只不过这种程度的反抗也不过是给正在吃掉自己的人增添一些情趣罢了。
“真可惜啊,若是按照正常的情况,等龟息丹的药效消失的时候你全身大部分的肉应该都被我吃掉了,到那时或许你也感觉不出来疼了吧。但是现在嘛……”白玉珍笑了笑,上下两排洁白整齐的牙齿猛地咬下去,春虹脚上的小趾便不翼而飞。
春虹的身体猛地一颤。
白玉珍咀嚼着口中的韧弹趾肉,看着春虹上翻的通红眼珠,笑道:“很可惜,吃药要讲究用时用量,如果用太多药会让你的肉质变差的。所以在依计划用其他药吊住你的命之前,可一定要坚持下去哦。”

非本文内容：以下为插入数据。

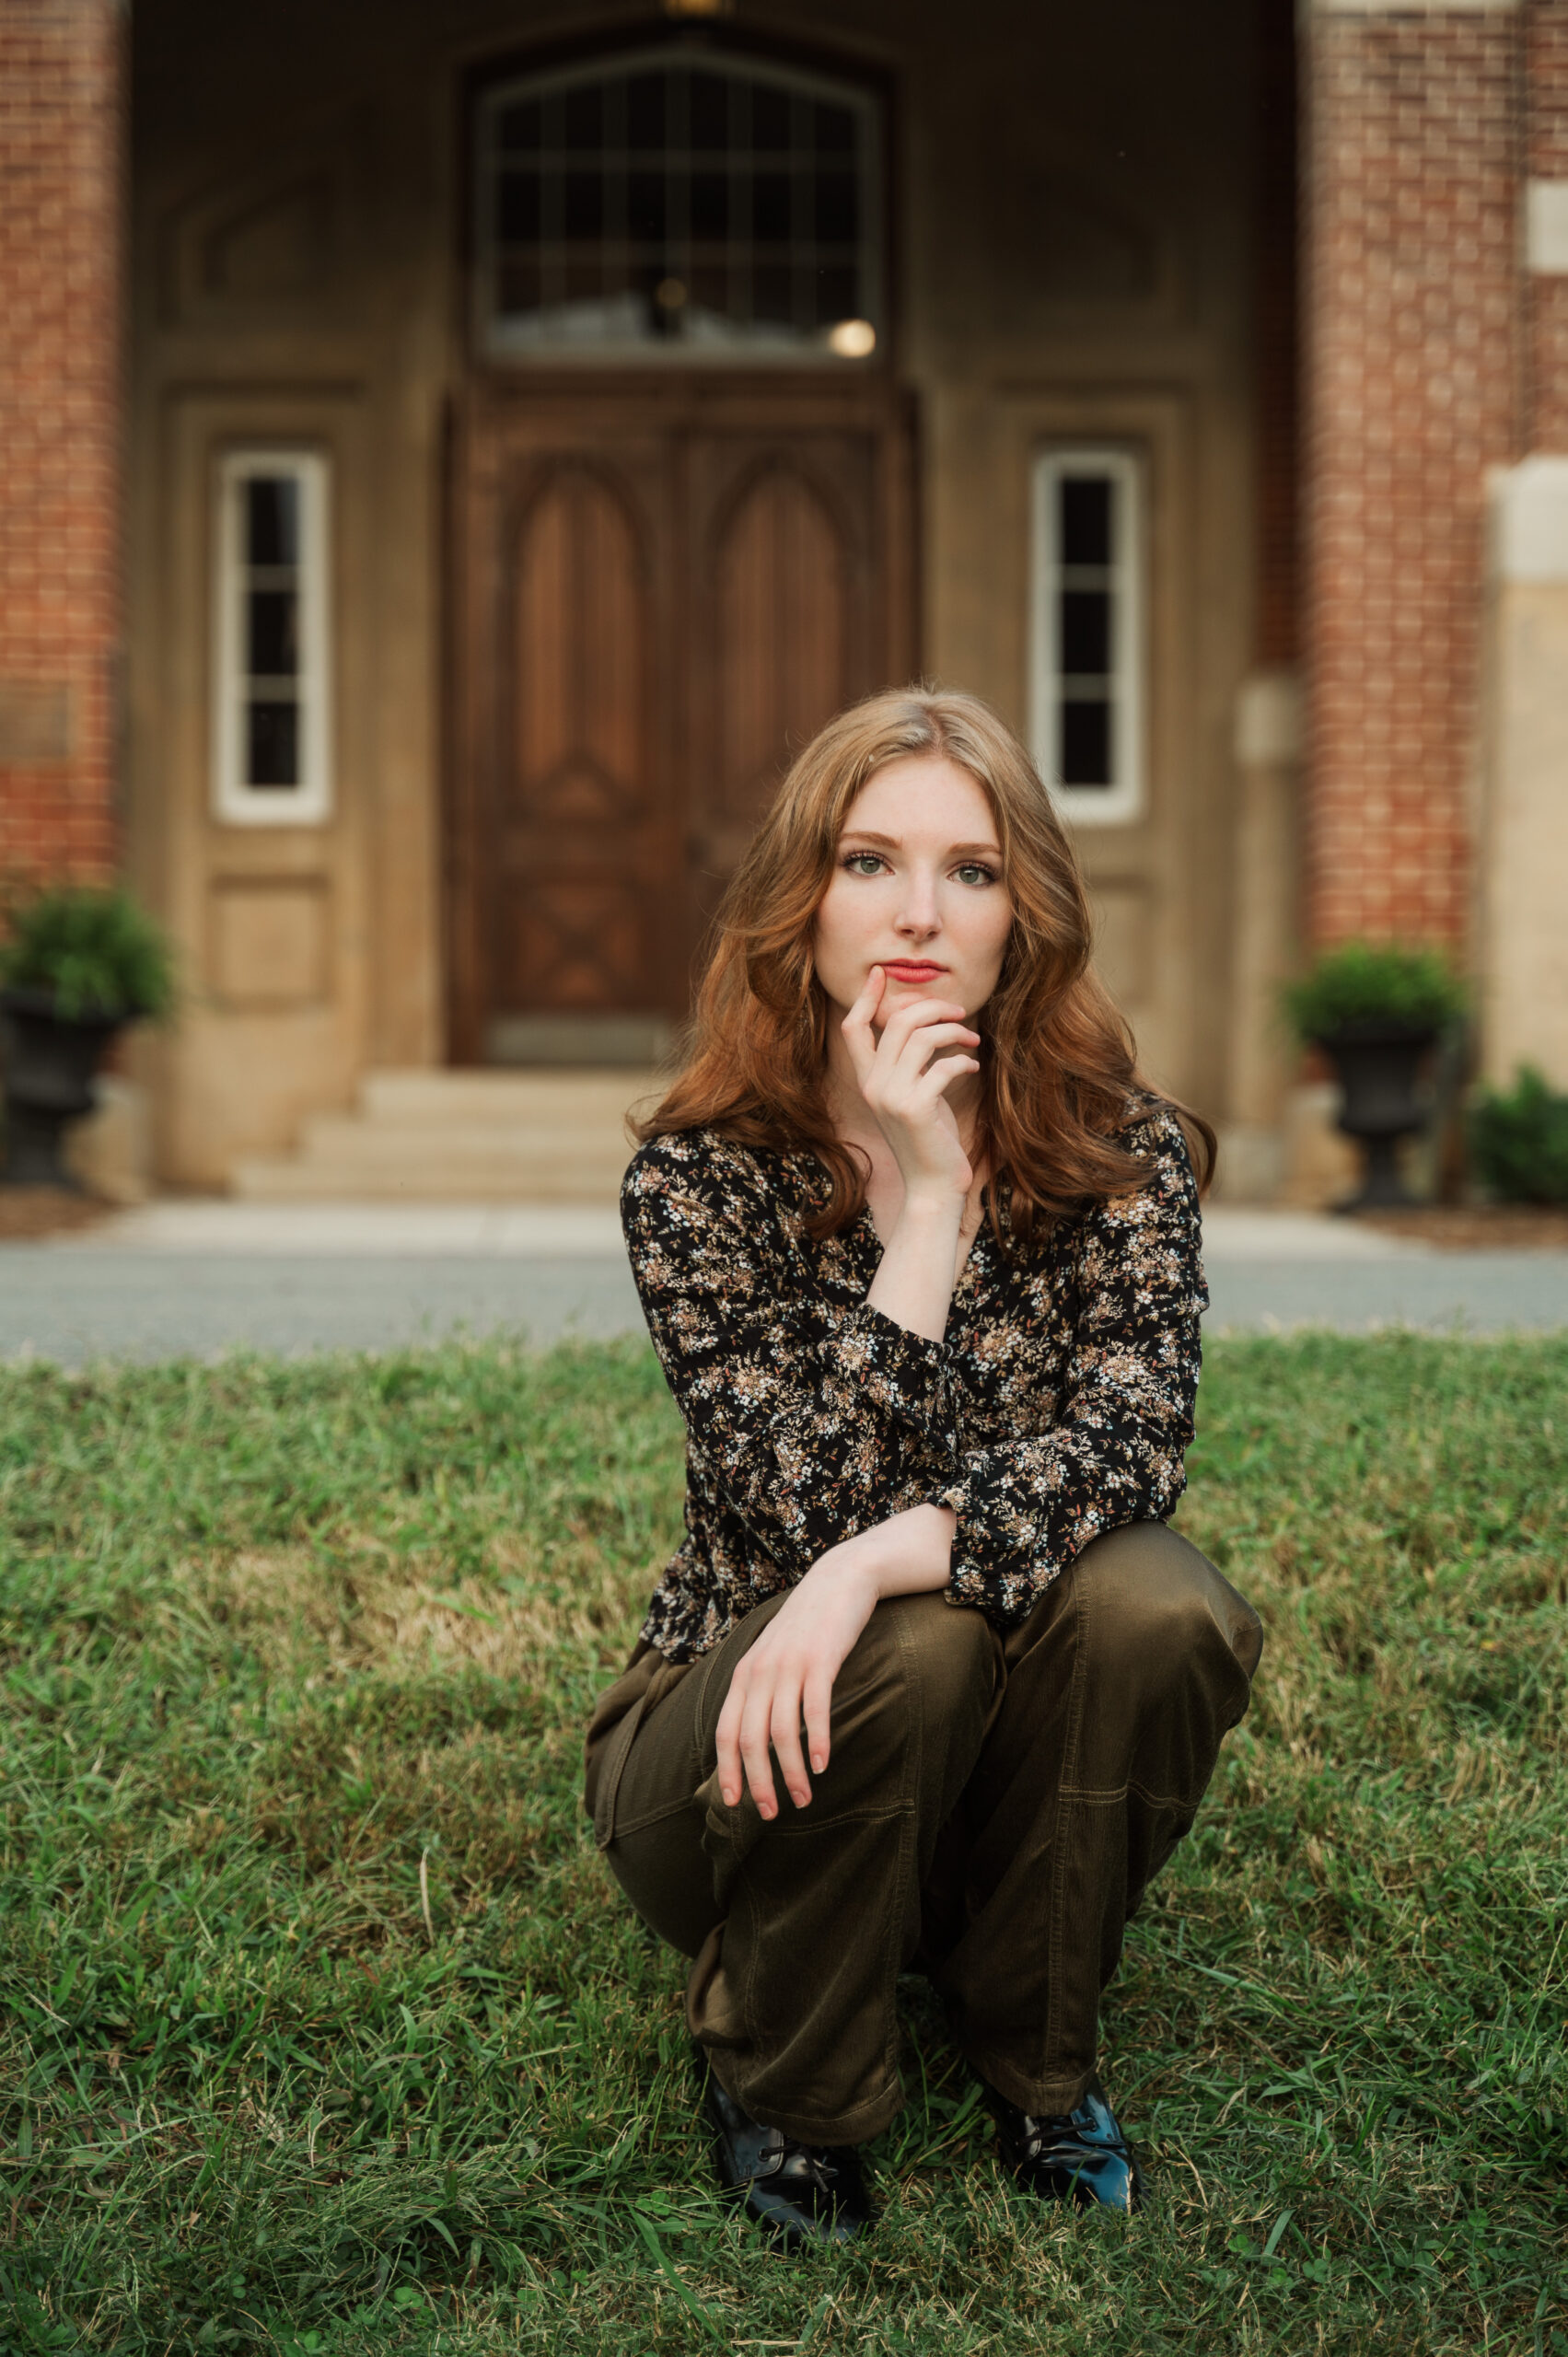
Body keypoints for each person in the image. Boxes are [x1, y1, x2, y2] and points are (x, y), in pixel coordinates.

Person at [585, 687, 1262, 2245]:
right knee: (924, 1642)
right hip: (728, 1761)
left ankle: (1032, 2046)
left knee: (1154, 1603)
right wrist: (932, 1212)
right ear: (801, 902)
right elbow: (808, 1492)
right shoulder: (700, 1183)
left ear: (1025, 914)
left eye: (970, 871)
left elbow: (1133, 1448)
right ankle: (787, 2075)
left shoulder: (1123, 1155)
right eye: (869, 861)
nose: (916, 913)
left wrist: (867, 1566)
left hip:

说着,白玉珍将口中碎肉咽下肚去,手帕掩面,吐出几块小骨头,然后按住春虹抽搐的小腿,举起牛耳小刀,猛地刺下,刀刃精准地插入脚腕处骨头间的缝隙之中。
接着白玉珍抿嘴努劲,连翘带割,将春虹那只缺了一根脚趾的小脚完整地割了下来。
简单擦了擦额头上的汗珠,白玉珍又如法炮制,将春虹的另一只脚与双手割了下来。
“这一双手脚,左边清蒸,右边酱卤,记得把骨头剔除去。”白玉珍将血淋淋一双断手断脚交给黑白二厮。二厮领了东西,退出屋去。
约莫过了一个时辰,黑白二厮中的白衣小厮端着一个食盒回来了。
“唔呃呃呃呃呃呃呃呃——”还未进门,一声撕心裂肺的哀嚎便已经传了出来,骇得就连经多见广的白衣小厮都被吓了一跳。